(Saved entries)
______

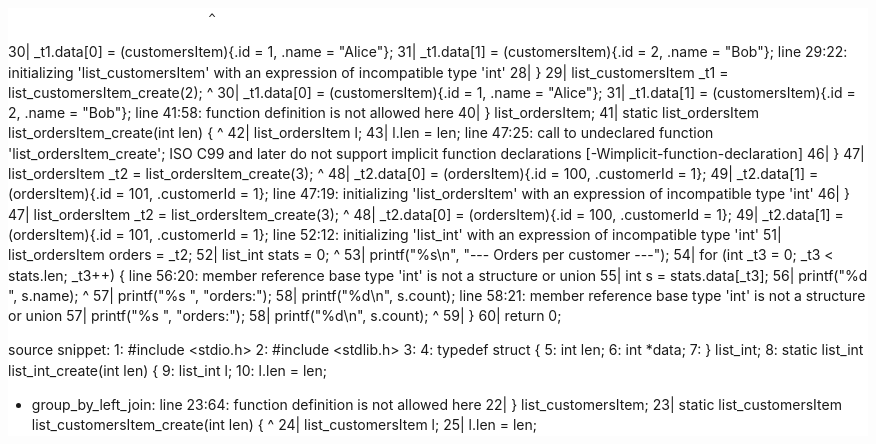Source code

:                                 ^
  30|   _t1.data[0] = (customersItem){.id = 1, .name = "Alice"};
  31|   _t1.data[1] = (customersItem){.id = 2, .name = "Bob"};
line 29:22: initializing 'list_customersItem' with an expression of incompatible type 'int'
  28|   }
  29|   list_customersItem _t1 = list_customersItem_create(2);
                          ^
  30|   _t1.data[0] = (customersItem){.id = 1, .name = "Alice"};
  31|   _t1.data[1] = (customersItem){.id = 2, .name = "Bob"};
line 41:58: function definition is not allowed here
  40|   } list_ordersItem;
  41|   static list_ordersItem list_ordersItem_create(int len) {
                                                              ^
  42|     list_ordersItem l;
  43|     l.len = len;
line 47:25: call to undeclared function 'list_ordersItem_create'; ISO C99 and later do not support implicit function declarations [-Wimplicit-function-declaration]
  46|   }
  47|   list_ordersItem _t2 = list_ordersItem_create(3);
                             ^
  48|   _t2.data[0] = (ordersItem){.id = 100, .customerId = 1};
  49|   _t2.data[1] = (ordersItem){.id = 101, .customerId = 1};
line 47:19: initializing 'list_ordersItem' with an expression of incompatible type 'int'
  46|   }
  47|   list_ordersItem _t2 = list_ordersItem_create(3);
                       ^
  48|   _t2.data[0] = (ordersItem){.id = 100, .customerId = 1};
  49|   _t2.data[1] = (ordersItem){.id = 101, .customerId = 1};
line 52:12: initializing 'list_int' with an expression of incompatible type 'int'
  51|   list_ordersItem orders = _t2;
  52|   list_int stats = 0;
                ^
  53|   printf("%s\n", "--- Orders per customer ---");
  54|   for (int _t3 = 0; _t3 < stats.len; _t3++) {
line 56:20: member reference base type 'int' is not a structure or union
  55|     int s = stats.data[_t3];
  56|     printf("%d ", s.name);
                        ^
  57|     printf("%s ", "orders:");
  58|     printf("%d\n", s.count);
line 58:21: member reference base type 'int' is not a structure or union
  57|     printf("%s ", "orders:");
  58|     printf("%d\n", s.count);
                         ^
  59|   }
  60|   return 0;

source snippet:
  1: #include <stdio.h>
  2: #include <stdlib.h>
  3: 
  4: typedef struct {
  5:   int len;
  6:   int *data;
  7: } list_int;
  8: static list_int list_int_create(int len) {
  9:   list_int l;
 10:   l.len = len;
- group_by_left_join: line 23:64: function definition is not allowed here
  22|   } list_customersItem;
  23|   static list_customersItem list_customersItem_create(int len) {
                                                                    ^
  24|     list_customersItem l;
  25|     l.len = len;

______

- [WHAT THE TASK REQUIRES]:
"expression" is the string to look for; please copy every line of the records above where it appears.

- [EXPECTED ANSWER]:
line 29:22: initializing 'list_customersItem' with an expression of incompatible type 'int'
line 47:19: initializing 'list_ordersItem' with an expression of incompatible type 'int'
line 52:12: initializing 'list_int' with an expression of incompatible type 'int'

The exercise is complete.